Thinking it had licked polio, the March of Dimes turned its attention after 1958 to preventing birth defects, pre-maturity and infantile mortality. The charity has since funded the work of 13 Nobel Prize-winning scientists, including Dr. James Watson, who discovered the double helix, or the structure of DNA.
Meanwhile, polio was quietly spreading throughout the world, so in 1988, three new organizations – Rotary Foundation, UNICEF and the World Health Organization – announced plans to eradicate polio worldwide. Such a grandiose goal had only been achieved twice, for smallpox and rinderpest.
After 25 years of hard work, polio teeters on the brink of extinction. World health officials estimated more than 350,000 new cases in 1988. Last year, they estimated 291, almost exclusively in Nigeria, Pakistan and Afghanistan.
A New York Times article once described eliminating the last 1 percent “like trying to squeeze Jell-O to death.”
Polio is a tough virus to kill. Eradicating smallpox required only a single injection.

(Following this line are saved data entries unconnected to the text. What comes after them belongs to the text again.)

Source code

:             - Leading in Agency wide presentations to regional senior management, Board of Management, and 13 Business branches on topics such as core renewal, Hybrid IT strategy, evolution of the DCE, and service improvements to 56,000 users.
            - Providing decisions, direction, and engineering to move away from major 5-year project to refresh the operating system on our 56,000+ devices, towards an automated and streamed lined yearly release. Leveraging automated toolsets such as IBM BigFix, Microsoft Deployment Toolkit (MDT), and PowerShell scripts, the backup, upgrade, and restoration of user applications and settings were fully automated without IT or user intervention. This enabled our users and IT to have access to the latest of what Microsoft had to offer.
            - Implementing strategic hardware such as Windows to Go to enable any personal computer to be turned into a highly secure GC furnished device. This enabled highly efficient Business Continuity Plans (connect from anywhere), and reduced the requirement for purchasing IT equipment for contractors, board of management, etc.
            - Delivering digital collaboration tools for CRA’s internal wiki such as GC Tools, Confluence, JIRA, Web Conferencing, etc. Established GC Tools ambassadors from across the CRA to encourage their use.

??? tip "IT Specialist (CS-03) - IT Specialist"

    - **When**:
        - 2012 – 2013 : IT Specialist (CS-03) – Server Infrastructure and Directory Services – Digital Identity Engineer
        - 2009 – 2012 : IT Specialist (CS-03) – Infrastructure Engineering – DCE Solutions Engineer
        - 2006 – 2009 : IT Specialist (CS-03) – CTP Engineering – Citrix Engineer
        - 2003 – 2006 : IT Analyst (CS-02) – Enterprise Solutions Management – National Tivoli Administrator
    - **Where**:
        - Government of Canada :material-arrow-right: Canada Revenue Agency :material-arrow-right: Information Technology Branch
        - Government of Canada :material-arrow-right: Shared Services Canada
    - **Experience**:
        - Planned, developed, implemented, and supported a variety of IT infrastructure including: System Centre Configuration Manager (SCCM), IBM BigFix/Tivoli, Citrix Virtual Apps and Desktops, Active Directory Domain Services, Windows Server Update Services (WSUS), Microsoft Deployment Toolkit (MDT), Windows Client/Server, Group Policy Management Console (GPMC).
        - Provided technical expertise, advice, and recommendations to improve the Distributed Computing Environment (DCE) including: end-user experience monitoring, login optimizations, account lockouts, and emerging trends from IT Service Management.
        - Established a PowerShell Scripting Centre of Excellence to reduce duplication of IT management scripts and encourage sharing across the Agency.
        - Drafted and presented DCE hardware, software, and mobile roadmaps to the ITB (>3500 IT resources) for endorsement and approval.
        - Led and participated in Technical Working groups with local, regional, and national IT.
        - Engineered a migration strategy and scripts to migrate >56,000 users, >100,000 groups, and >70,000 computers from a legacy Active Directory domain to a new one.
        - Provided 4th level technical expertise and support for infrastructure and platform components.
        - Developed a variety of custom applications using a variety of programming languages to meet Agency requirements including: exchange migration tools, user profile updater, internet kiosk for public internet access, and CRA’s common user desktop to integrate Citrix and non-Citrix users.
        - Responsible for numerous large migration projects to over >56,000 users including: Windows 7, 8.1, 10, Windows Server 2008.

Because polio spreads by fecal-oral transmission, children living in countries with open sewers must receive the vaccine up to 10 times.
But, with the help of almost $1 billion raised every year through the Rotary Foundation and through philanthropic organizations such as the Bill and Melinda Gates Foundation, the battle goes on. Rotarians, such as Ralph Munro of the Olympia Rotary Club, travel to the international battlegrounds and administer the oral Sabin vaccine to one child at a time.
The fight to eradicate the poliovirus continues and ultimately will succeed because of American determination.